Gappah later said she was “sorry” and apologised to those who witnessed the spat.

“I am so sorry to all who witnessed my altercation with Fadzayi last night. It has been a long time coming but it really should not have blown up on Twitter. A number of you said I really should have been the bigger person. You are absolutely right. I should have,” Gappah said.

“I love to mentor and support ambitious younger women. I always have and am proud of the mentees in my life. I too have been mentored by older women. Unfortunately, things happened between us that created ill feeling and distrust.

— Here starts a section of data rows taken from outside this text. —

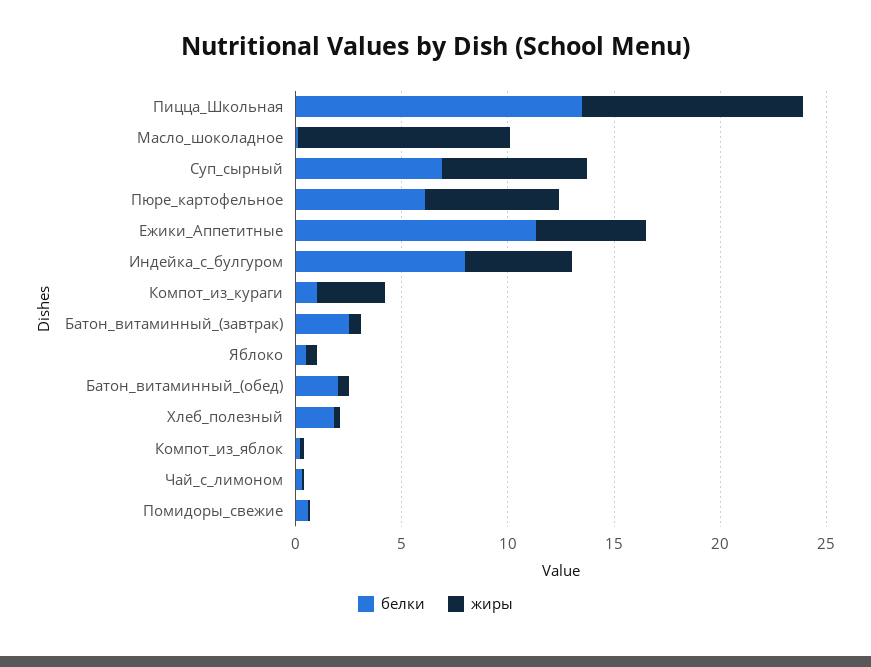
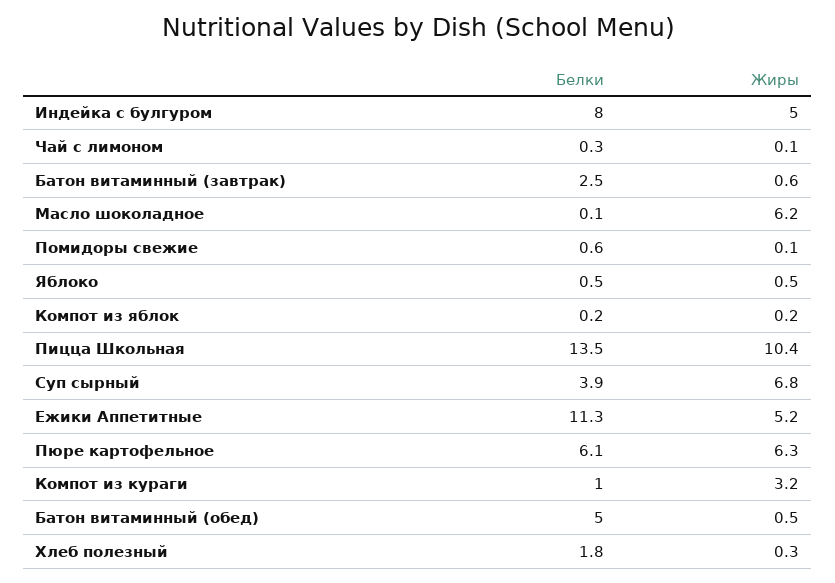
  {
    "белки": {
      "Пицца_Школьная": 13.5,
      "Масло_шоколадное": 0.1,
-     "Суп_сырный": 7,
+     "Суп_сырный": 3.9,
      "Пюре_картофельное": 6.1,
      "Ежики_Аппетитные": 11.3,
      "Индейка_с_булгуром": 8,
      "Компот_из_кураги": 1,
      "Батон_витаминный_(завтрак)": 2.5,
      "Яблоко": 0.5,
-     "Батон_витаминный_(обед)": 2,
+     "Батон_витаминный_(обед)": 5,
      "Хлеб_полезный": 1.8,
      "Компот_из_яблок": 0.2,
      "Чай_с_лимоном": 0.3,
      "Помидоры_свежие": 0.6
    },
    "жиры": {
      "Пицца_Школьная": 10.4,
-     "Масло_шоколадное": 10,
+     "Масло_шоколадное": 6.2,
      "Суп_сырный": 6.8,
      "Пюре_картофельное": 6.3,
      "Ежики_Аппетитные": 5.2,
      "Индейка_с_булгуром": 5,
      "Компот_из_кураги": 3.2,
      "Батон_витаминный_(завтрак)": 0.6,
      "Яблоко": 0.5,
      "Батон_витаминный_(обед)": 0.5,
      "Хлеб_полезный": 0.3,
      "Компот_из_яблок": 0.2,
      "Чай_с_лимоном": 0.1,
      "Помидоры_свежие": 0.1
    }
  }

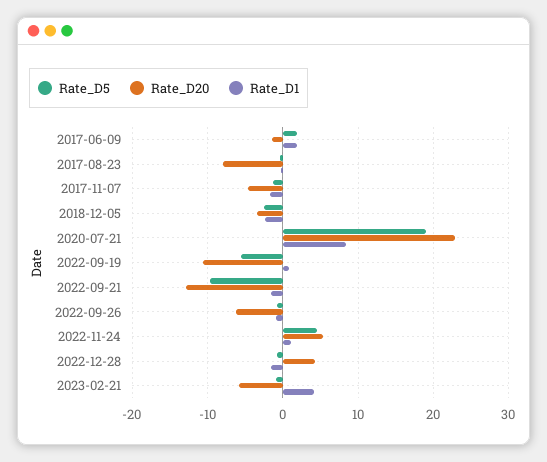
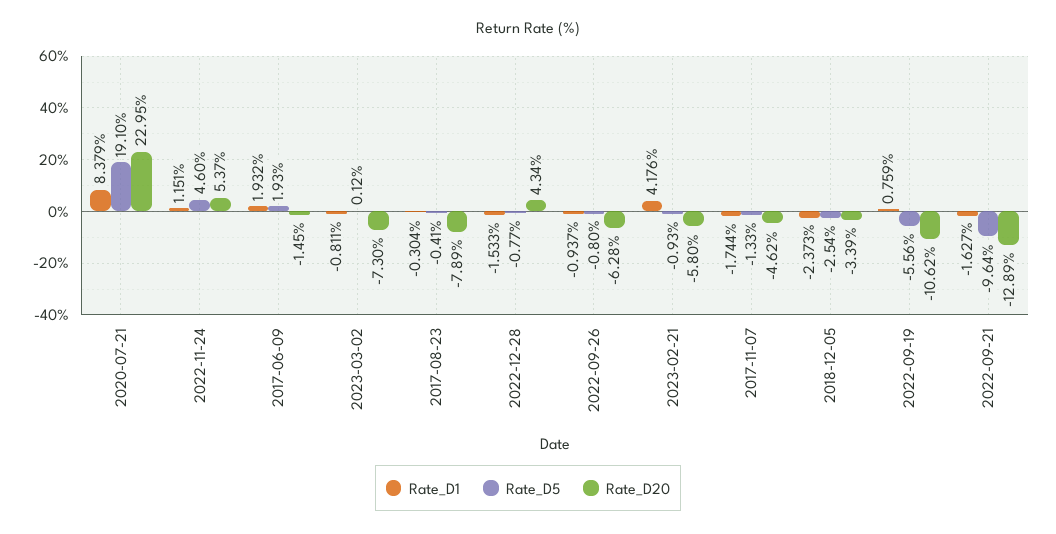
  {
    "Rate_D5": {
      "2017-06-09": 1.93,
      "2017-08-23": -0.41,
      "2017-11-07": -1.33,
      "2018-12-05": -2.54,
      "2020-07-21": 19.1,
      "2022-09-19": -5.56,
      "2022-09-21": -9.64,
      "2022-09-26": -0.8,
      "2022-11-24": 4.6,
      "2022-12-28": -0.77,
-     "2023-02-21": -0.93
+     "2023-02-21": -0.93,
+     "2023-03-02": 0.12
    },
    "Rate_D20": {
      "2017-06-09": -1.45,
      "2017-08-23": -7.89,
      "2017-11-07": -4.62,
      "2018-12-05": -3.39,
      "2020-07-21": 22.95,
      "2022-09-19": -10.62,
      "2022-09-21": -12.89,
      "2022-09-26": -6.28,
      "2022-11-24": 5.37,
      "2022-12-28": 4.34,
-     "2023-02-21": -5.8
+     "2023-02-21": -5.8,
+     "2023-03-02": -7.3
    },
    "Rate_D1": {
      "2017-06-09": 1.932,
      "2017-08-23": -0.304,
      "2017-11-07": -1.744,
      "2018-12-05": -2.373,
      "2020-07-21": 8.379,
      "2022-09-19": 0.759,
      "2022-09-21": -1.627,
      "2022-09-26": -0.937,
      "2022-11-24": 1.151,
      "2022-12-28": -1.533,
-     "2023-02-21": 4.176
+     "2023-02-21": 4.176,
+     "2023-03-02": -0.811
    }
  }

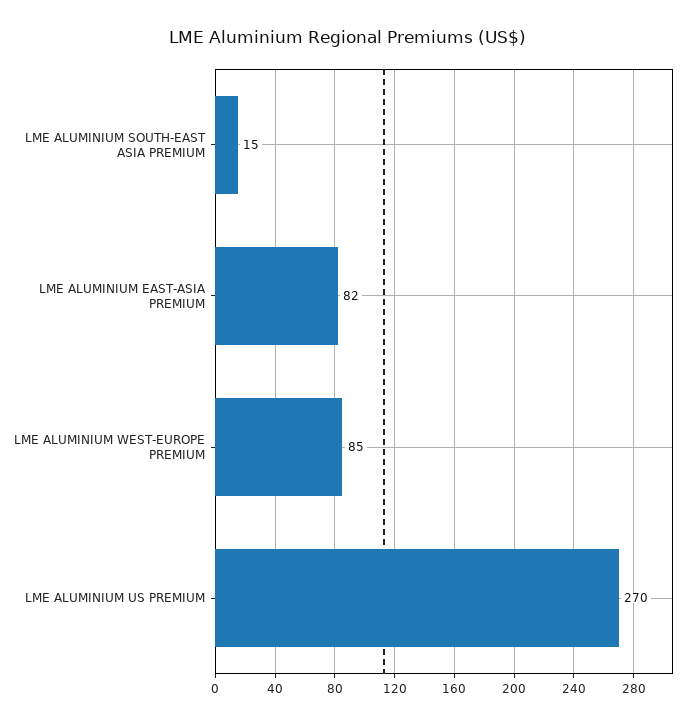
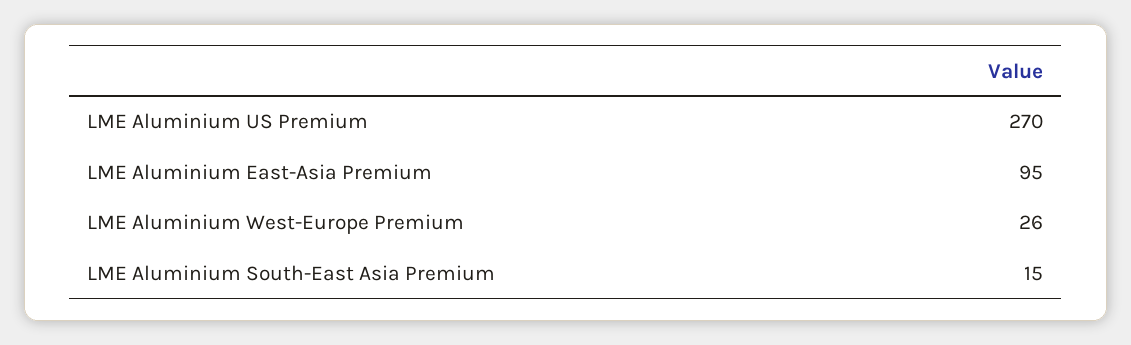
  {
    "LME ALUMINIUM SOUTH-EAST ASIA PREMIUM": 15,
-   "LME ALUMINIUM EAST-ASIA PREMIUM": 82,
+   "LME ALUMINIUM EAST-ASIA PREMIUM": 95,
-   "LME ALUMINIUM WEST-EUROPE PREMIUM": 85,
+   "LME ALUMINIUM WEST-EUROPE PREMIUM": 26,
    "LME ALUMINIUM US PREMIUM": 270
  }

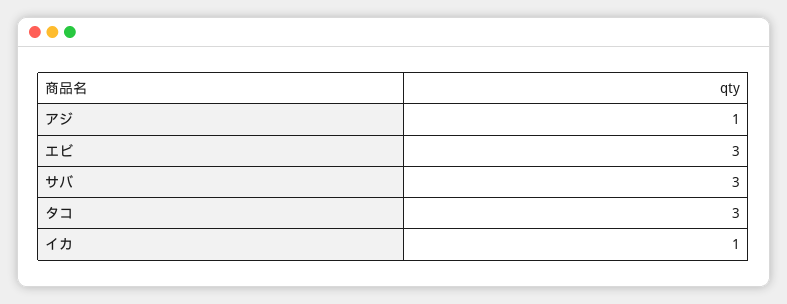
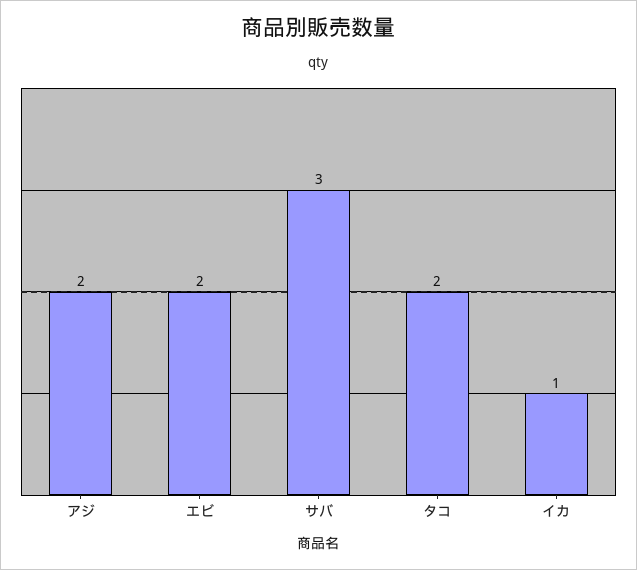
  {
-   "アジ": 1,
+   "アジ": 2,
-   "エビ": 3,
+   "エビ": 2,
    "サバ": 3,
-   "タコ": 3,
+   "タコ": 2,
    "イカ": 1
  }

But that should not be discussed on Twitter.

“I have tried really hard to get over the past. Really hard. I even reached out to her two years ago only to find she had accused a dead man who could not defend himself of some horrible things. His wife, now late, was a dear friend. I found this hard to forgive.

“But the bottom line is that Twitter is not the place for any of this. I apologize to Fadzayi for my intemperate response but mostly to all of you that you had to witness this. I am genuinely sorry. I can assure you it will not happen again.”

She maintained that the target of her initial post was not Mahere.

“She genuinely was not my target. I was actually thinking of academics who spend all their time on Twitter. I was not thinking of her at all. Her crazy response was unexpected and I am sorry to say I overreacted,” she added.

In fact, she added in another tweet, she had in mind “specifically people like Jonathan Moyo who can actually write, and have insights and experience to share, but don’t.”

Moyo did not address Gappah’s initial tweet, choosing instead to criticise her comments about Mahere.

“The unrestrained personal attack on Mahere by Gappah stinks to high heaven,” Moyo tweeted.

One of the claims made by Gappah was that Mahere was not qualified for admission into the University of Zimbabwe. Mahere has obliged her, releasing her O’ Level and A’ Level certificates on Twitter.

She sat Cambridge exams for O’ Level, scoring seven As and two Bs. She obtained 15 points at A’ Level in November 2001 in History, English Language and Literature in English.

Fellow lawyer Alex Magaisa accused Gappah of bullying.

“Don’t let anyone, man or woman, bring you down. Those who besmirch your efforts have never tried. Most rise on the back of others. Stand tall,” he said in a tweet, tagging Mahere.

Magaisa added in another tweet: “I cannot stand bullies.”

Brian Kagoro, a rights activist who is also a lawyer, weighed in: “When you think that your way is the best course to live, you flaunt it and denigrate everyone and everything else. That’s until you discover that very few people actually care about your way, success and assumed status. There are many people who succeed quietly.”